The Sydney Morning Herald’s Kate Jennings first heard the phrase “moral hazard” when writing speeches for a JP Morgan executive in the 90s. She asked if he made it up. The executive explained it was an insurance industry term – if a house is insured, appropriate care might not be taken to stop it from going up in flames – that had migrated to banking.
In this context, when bankers know government will save their franchise – their bacon – they will become careless in regard to due diligence and risk assessment.
The concept of moral hazard was formulated by insurers in the 1600s, but the phrase didn’t come into use until the 1800s. At first it had pejorative connotations, with the moral hazard of insuring dubious characters and certain ethnic and social groups. The Merriam Webster defined it as: “The possibility of loss to an insurance company arising from the character, habits, or circumstances of the insured.”
With time, its use became more value-neutral, showing up in banking in the 1920s when deposit insurance was first considered. In the 1960s economists latched onto the term which, these days, can be found wherever risk is offloaded. A good argument can be made that moral hazard enabled the mortgage industry to lower its standards because brokers could pass the risk to lenders, lenders to banks, banks to investors.
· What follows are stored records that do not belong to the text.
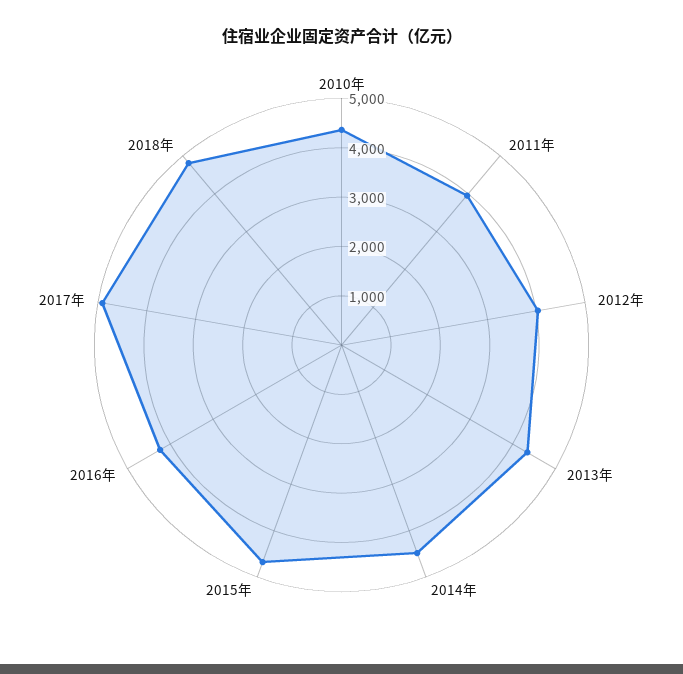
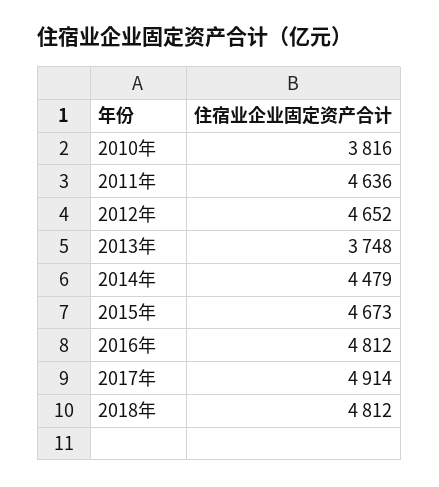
  {
-   "2010年": 4400,
+   "2010年": 3816,
-   "2011年": 4000,
+   "2011年": 4636,
-   "2012年": 4000,
+   "2012年": 4652,
-   "2013年": 4400,
+   "2013年": 3748,
    "2014年": 4479,
    "2015年": 4673,
-   "2016年": 4200,
+   "2016年": 4812,
    "2017年": 4914,
    "2018年": 4812
  }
No one thought themselves responsible. No one had any skin in the game.
Time and again, argue moral-hazard fundamentalists, both Republican and Democratic administrations have ignored moral hazard and averted financial sector crises by one means or another, and time and again the only lesson that bankers have learnt is that they pay no penalty for bungling. These bail-outs have rendered them not just reckless but stupid about risk.